In Edward Said’s book Orientalism (1978), ‘The relationship between Occident and Orient is a relationship of power, of domination, of varying degrees of a complex hegemony.’[8] Therefore, he claims that Orientalism is the discourse through which the West constructs the otherness, in which colonized bodies are reduced to stigmatizing stereotypes, and creates its own superior identity in relation and opposition to them. This thereby artificially produces one subject as having the right to dominate the other, which becomes its correlative object. I am interested not only in the result of when a subject and object are subverted but also the process of them overturning each other. I aim to explore whether this can produce a counter-methodology that can activate different subjectivities and things.




[1]  Marcie Begleiter, director. 2016 Eva Hesse Documentary Film, bdks productions, In.

[2]  Henri Bergson, Matter and Memory Chapter 3: Of the Survival of Images. Memory and Mind. <https://brocku.ca/MeadProject/Bergson/Bergson_1911b/Bergson_1911_03.html> (accessed 10. May. 2019)

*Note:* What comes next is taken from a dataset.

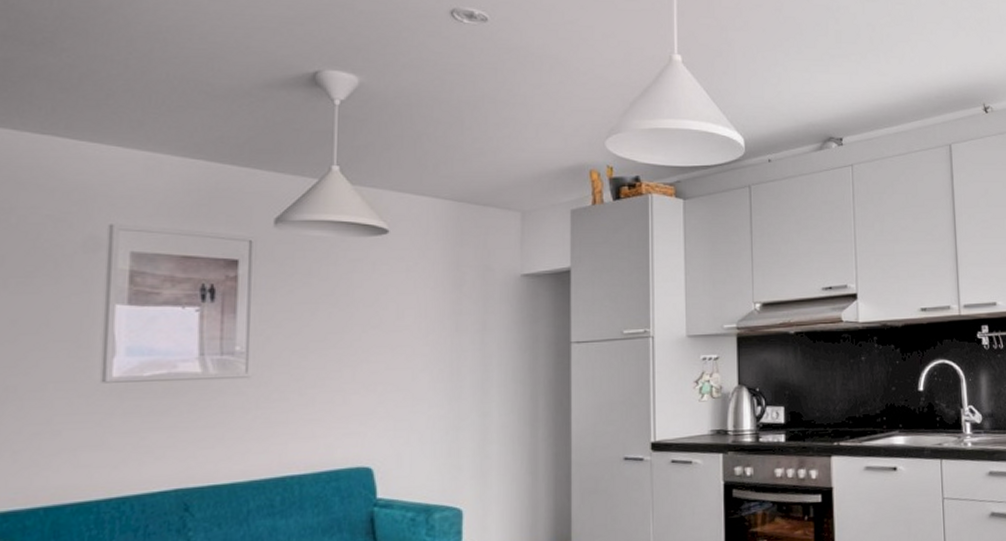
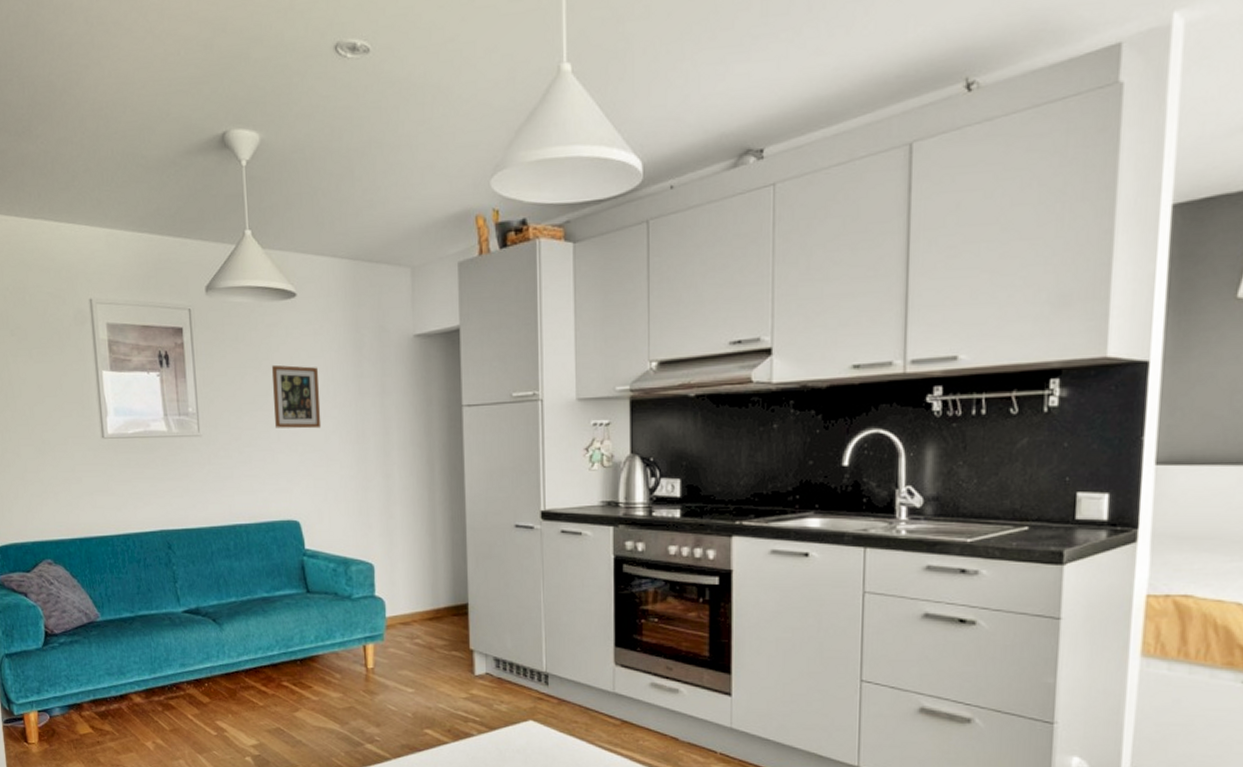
picture frame: none [350,300,410,367] -> present [271,364,322,429]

[3] Thing - A term that will be used to describe when an object is no longer normalised through its assumed function. An object becomes or is a thing because it is untied from its, or does not have, a relation to the subject. Martin Heidegger describes in The Thing, Poetry, Language, Thought (1971) ‘Things: Thinking in this way, we are called by the thing as the thing. In the strict sense of the German words “bedingt”, we are the be-thinged…’ Heidegger provides us with a distinction between objects and things, which posits that an object becomes a thing when it can no longer serve its common function.


[4] Platonic Form - Plato's Theory of Forms asserts that the physical realm is only a shadow, or image, of the true reality of the Realm of Forms. So, what are these Forms according to Plato? The Forms are abstract, perfect, unchanging concepts or ideals that transcend time and space; they exist in the Realm of Forms. For example, we can say that both the sky and the sea are blue, even though they are different shades. Plato would say that we are able to identify both colours as blue because they remind us of the form of “blueness”. According to Plato it is that distant memory of forms that allows us to identify things for what they are.

[5] Uncanny - In Freudian thinking is the psychological experience of something as strangely familiar, rather than simply mysterious. The term was first used by German psychiatrist Ernst Jentsch in his essay On the Psychology of the Uncanny (1906)

[6] Sigmund Freud, The Uncanny (Penguin Classics: London, 2003), 150.

[7] J. G. Ballard, Extreme Metaphors, Interviews with J. G. Ballard,1967-2008, ed. Simon Sellars, (London: Fourth Estate, 2012), 6.

[8] Edward Said, Orientalism (London: Penguin Books, 2003), 5.